Гольдман, не утерпев, хихикнул.
— Не с моей родословной, знаешь ли, осуждать чьи-то татарские корни. Папа — из евреев, мама — из хохлов, по паспорту — русский. Садись, Юр, помоги мне справиться с мандаринами, пока они не начали портиться. А то к чаю ничего нет — мы вчера только из дикого леса и полярных снегов.

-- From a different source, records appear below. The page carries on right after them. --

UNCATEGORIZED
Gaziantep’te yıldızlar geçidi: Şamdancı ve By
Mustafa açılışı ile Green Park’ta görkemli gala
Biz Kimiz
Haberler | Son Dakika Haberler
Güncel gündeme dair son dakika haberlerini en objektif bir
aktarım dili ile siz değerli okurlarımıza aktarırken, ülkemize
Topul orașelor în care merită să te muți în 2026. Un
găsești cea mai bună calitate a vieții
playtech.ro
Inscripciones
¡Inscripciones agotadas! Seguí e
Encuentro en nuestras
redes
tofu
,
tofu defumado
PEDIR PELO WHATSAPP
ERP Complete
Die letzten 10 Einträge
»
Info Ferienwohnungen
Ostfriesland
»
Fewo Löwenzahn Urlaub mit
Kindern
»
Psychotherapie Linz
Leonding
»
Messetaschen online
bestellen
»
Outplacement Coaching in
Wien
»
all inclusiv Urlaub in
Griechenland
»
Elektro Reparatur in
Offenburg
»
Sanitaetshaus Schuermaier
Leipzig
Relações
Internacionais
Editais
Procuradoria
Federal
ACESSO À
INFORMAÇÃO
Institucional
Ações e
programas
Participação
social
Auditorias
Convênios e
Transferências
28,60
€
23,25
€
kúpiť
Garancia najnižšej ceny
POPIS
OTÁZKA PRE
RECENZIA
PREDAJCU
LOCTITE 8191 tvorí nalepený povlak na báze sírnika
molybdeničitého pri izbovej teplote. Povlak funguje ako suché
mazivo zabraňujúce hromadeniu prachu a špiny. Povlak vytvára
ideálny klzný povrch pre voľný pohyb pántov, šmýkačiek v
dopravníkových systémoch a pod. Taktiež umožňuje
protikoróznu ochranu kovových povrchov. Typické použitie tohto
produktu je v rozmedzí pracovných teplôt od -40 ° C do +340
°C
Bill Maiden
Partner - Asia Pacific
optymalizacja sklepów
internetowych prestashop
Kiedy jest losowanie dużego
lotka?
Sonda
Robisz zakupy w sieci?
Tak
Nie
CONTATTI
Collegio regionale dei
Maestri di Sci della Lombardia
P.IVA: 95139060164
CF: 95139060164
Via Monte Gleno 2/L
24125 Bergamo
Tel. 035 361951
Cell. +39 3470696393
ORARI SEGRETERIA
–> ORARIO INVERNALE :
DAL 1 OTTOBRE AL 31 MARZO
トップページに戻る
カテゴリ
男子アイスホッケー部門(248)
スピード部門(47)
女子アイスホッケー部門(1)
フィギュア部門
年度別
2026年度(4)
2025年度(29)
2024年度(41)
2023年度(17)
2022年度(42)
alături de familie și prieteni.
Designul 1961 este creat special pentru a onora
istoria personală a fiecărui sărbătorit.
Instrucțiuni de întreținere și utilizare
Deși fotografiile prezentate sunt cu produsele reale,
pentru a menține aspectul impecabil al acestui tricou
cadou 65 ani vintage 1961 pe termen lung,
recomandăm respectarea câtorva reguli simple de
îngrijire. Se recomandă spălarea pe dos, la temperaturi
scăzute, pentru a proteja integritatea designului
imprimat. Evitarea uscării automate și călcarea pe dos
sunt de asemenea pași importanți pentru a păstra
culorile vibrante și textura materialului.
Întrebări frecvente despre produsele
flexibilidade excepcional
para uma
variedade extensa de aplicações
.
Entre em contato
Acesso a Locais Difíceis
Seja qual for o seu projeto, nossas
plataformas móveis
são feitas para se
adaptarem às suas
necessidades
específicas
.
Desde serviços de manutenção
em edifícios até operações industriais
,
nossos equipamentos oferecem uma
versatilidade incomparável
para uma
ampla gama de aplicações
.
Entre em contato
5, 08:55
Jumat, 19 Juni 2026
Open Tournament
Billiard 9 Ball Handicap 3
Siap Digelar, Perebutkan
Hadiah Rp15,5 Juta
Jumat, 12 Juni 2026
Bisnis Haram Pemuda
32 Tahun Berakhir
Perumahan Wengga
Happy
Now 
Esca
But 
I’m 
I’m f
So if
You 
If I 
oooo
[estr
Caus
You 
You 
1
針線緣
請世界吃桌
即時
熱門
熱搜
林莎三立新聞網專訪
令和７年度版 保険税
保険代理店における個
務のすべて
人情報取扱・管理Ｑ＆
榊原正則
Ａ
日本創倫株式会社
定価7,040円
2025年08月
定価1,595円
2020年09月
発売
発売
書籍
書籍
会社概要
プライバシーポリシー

— А я, балбес, даже пирожков по дороге не захватил… — Юрка выглядел искренне расстроенным, и Гольдман едва устоял, чтобы не погладить его по голове — просто так, в качестве обыкновенного человеческого утешения. Правда, не факт, что он смог бы на этом остановиться. Проклятое тело, так не вовремя решившее предать своего хозяина! Вот уж действительно: не вовремя…
— Кончай угрызаться, — Гольдман подпустил в голос суровой командирской строгости. — Зашел — и молодец. Теперь мне не нужно метаться по городу и тебя выцеплять. Обговорим график занятий. И, кстати… У меня для тебя подарок. Снегурочка все-таки доехала на своих захромавших оленях.
Гольдман полез в рюкзак, вытащил оттуда остов светильника, проверил — хорошо ли вкручена лампочка, накрыл конструкцию перевернутой вверх ногами крашеной в черный цвет гулкой жестяной банкой, с таинственным видом задернул на окне плотные шторы. (Благо с самого утра на улице стояли мутные волглые сумерки, а тяжелые тучи обязательно опустились бы на землю переполненными снегом брюхами, если бы не натянутая над городом упругая металлическая сеть проводов.)
Юрка внимательно следил за странными гольдмановскими манипуляциями своими ставшими вдруг совершенно рысьими татарскими глазами.
— Ну вот… — в глубоком, хотя еще и не совсем ночном мраке вспыхнули звезды. Россыпью созвездий легли на стены, потолок, мебель, проступили сияющими веснушками на Юркином лице.
— Ух ты ж!.. – было очевидно, что Блохин с огромным трудом проглотил какую-то витиеватую матерную тираду. – Это же… небо?
— Южное полушарие, — удовлетворенно отозвался Гольдман, усаживаясь чуть поодаль от Юрки на диван. – Смотри, вон – Южный крест. А это – Паруса, а тут — Компас.